Figure 3b: Left eye showing superior superficial vascularization with stromal edema.
Figure 4: Pentacam topography showing steepening of anterior corneal surface with superior corneal thinning in right eye and thickening in left due to stromal edema.
Patient was started on Sodium chloride (5%w/v) eye drops 5 times a day in left eye and Carboxy Methyl Cellulose (0.5%w/v) eye drops in both eyes.
Cataract surgery for left eye was advised to patient once the stromal edema reduces.
Terrien’s marginal degeneration is a slowly progressive thinning of the peripheral cornea.
It usually begins superior-nasally and progresses circumferentially. Yellow-white stromal opacities with superficial neovascularization are present.
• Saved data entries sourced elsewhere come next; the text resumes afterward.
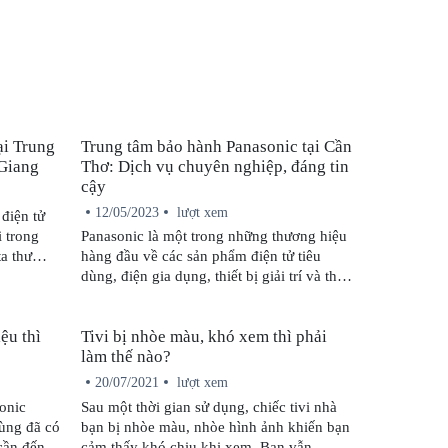
ại Trung
Trung tâm bảo hành Panasonic tại Cần
 Giang
Thơ: Dịch vụ chuyên nghiệp, đáng tin
cậy
12/05/2023
lượt xem
điện tử
i trong
Panasonic là một trong những thương hiệu
ta thư
hàng đầu về các sản phẩm điện tử tiêu
c tập căng
dùng, điện gia dụng, thiết bị giải trí và thiết
ử thì
bị công nghiệp. Để đảm bảo sự hoạt động
uật
tốt nhất của các sản phẩm Panasonic, quý
ệu thì
Tivi bị nhòe màu, khó xem thì phải
ởng đến
khách hàng cần sử dụng các dịch vụ bảo
làm thế nào?
. Vì thế,
hành chuyên nghiệp, đảm bảo chất lượng
hành uy
và tiện ích. Trung tâm bảo hành, sửa chữa
20/07/2021
lượt xem
 trọng.
Panasonic uy tín tại Cần Thơ là một trong
sonic
Sau một thời gian sử dụng, chiếc tivi nhà
những địa chỉ đáng tin cậy nhất hiện nay
dùng đã có
bạn bị nhòe màu, nhòe hình ảnh khiến bạn
để quý khách hàng có thể yên tâm sử dụng.
cần đến
cảm thấy khó chịu khi xem. Bạn vẫn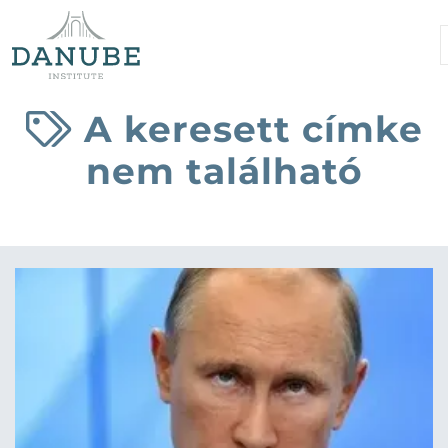
A keresett címke
nem található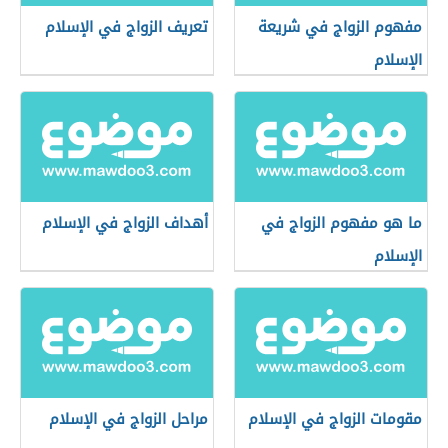
مفهوم الزواج في شريعة
تعريف الزواج في الإسلام
الإسلام
ما هو مفهوم الزواج في
أهداف الزواج في الإسلام
الإسلام
مقومات الزواج في الإسلام
مراحل الزواج في الإسلام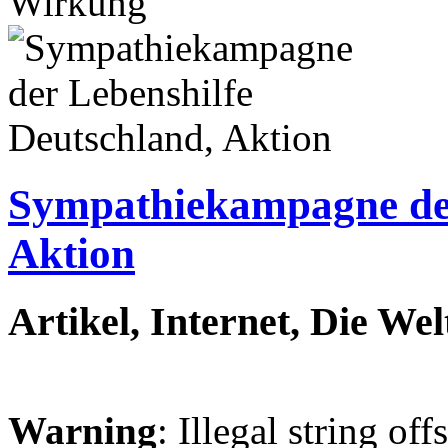
Wirkung
Sympathiekampagne der
Aktion
Artikel, Internet, Die Wel
Warning
: Illegal string off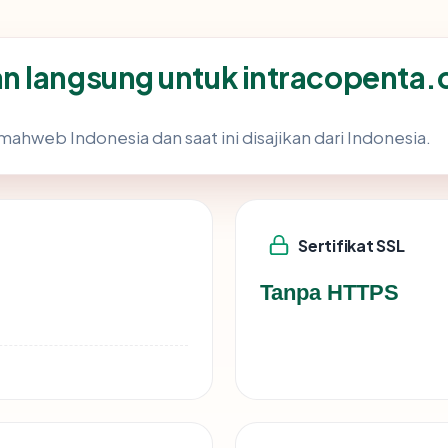
n langsung untuk intracopenta
mahweb Indonesia dan saat ini disajikan dari Indonesia.
Sertifikat SSL
Tanpa HTTPS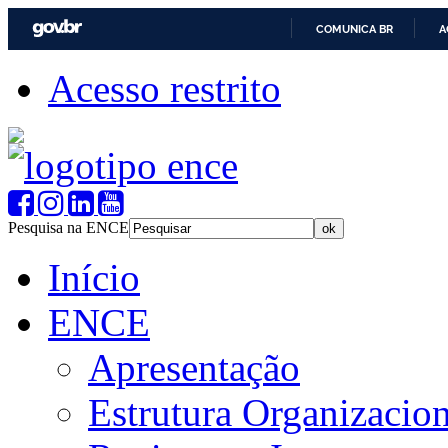
COMUNICA BR
A
Acesso restrito
Pesquisa na ENCE
Início
ENCE
Apresentação
Estrutura Organizacion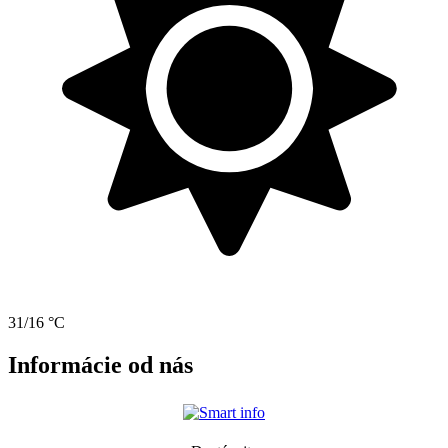
31/16 °C
Informácie od nás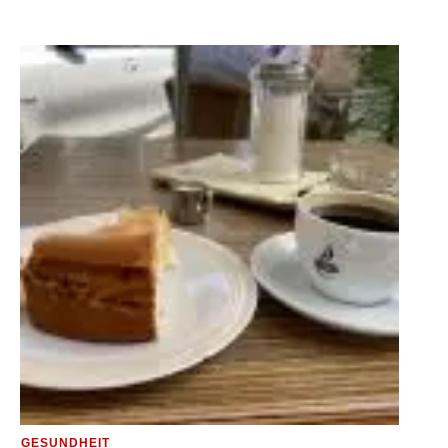
GESUNDHEIT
These stromal opacities are composed of scarring and lipid infiltration, and there is a distinct interval between the limbus and site of infiltration. Ultimately, stromal degeneration occurs, causing formation of a peripheral gutter . The exact etiology of TMD is unknown, but there is male predilection (3:1). The condition usually appears in the third to fifth decade of life, but it can occur at any age . Both eyes are commonly affected, but presentation can be asymmetric .
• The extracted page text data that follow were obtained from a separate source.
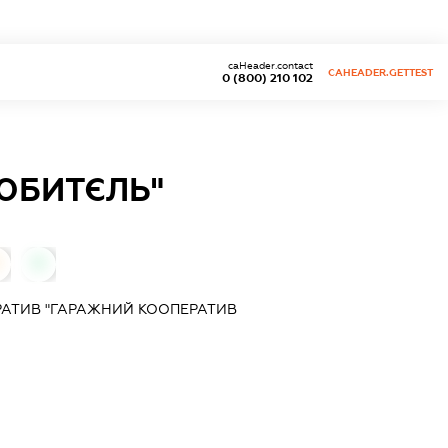
caHeader.contact
CAHEADER.GETTEST
0 (800) 210 102
ЮБИТЄЛЬ"
0
АТИВ "ГАРАЖНИЙ КООПЕРАТИВ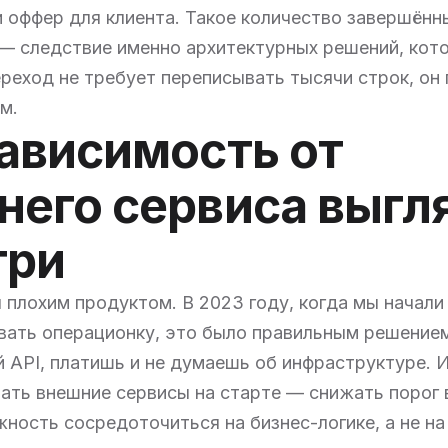
 оффер для клиента. Такое количество завершённы
 — следствие именно архитектурных решений, кот
ереход не требует переписывать тысячи строк, он
м.
зависимость от
него сервиса выгл
три
 плохим продуктом. В 2023 году, когда мы начали
вать операционку, это было правильным решение
й API, платишь и не думаешь об инфраструктуре. 
ть внешние сервисы на старте — снижать порог 
ность сосредоточиться на бизнес-логике, а не на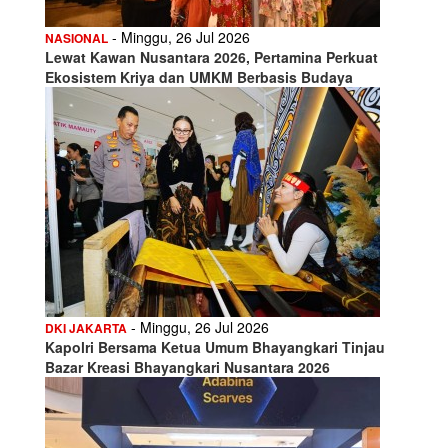
- Minggu, 26 Jul 2026
NASIONAL
Lewat Kawan Nusantara 2026, Pertamina Perkuat
Ekosistem Kriya dan UMKM Berbasis Budaya
- Minggu, 26 Jul 2026
DKI JAKARTA
Kapolri Bersama Ketua Umum Bhayangkari Tinjau
Bazar Kreasi Bhayangkari Nusantara 2026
Although Terrien’s marginal degeneration is rare, it is important that eycare providers differentiate it from other conditions so they can set patient expectations and initiate proper management and treatment. A thorough case history and careful slit lamp examination are essential.
The Author declares that there is no conflict of interest.
I hereby declare that no funding was received for this work.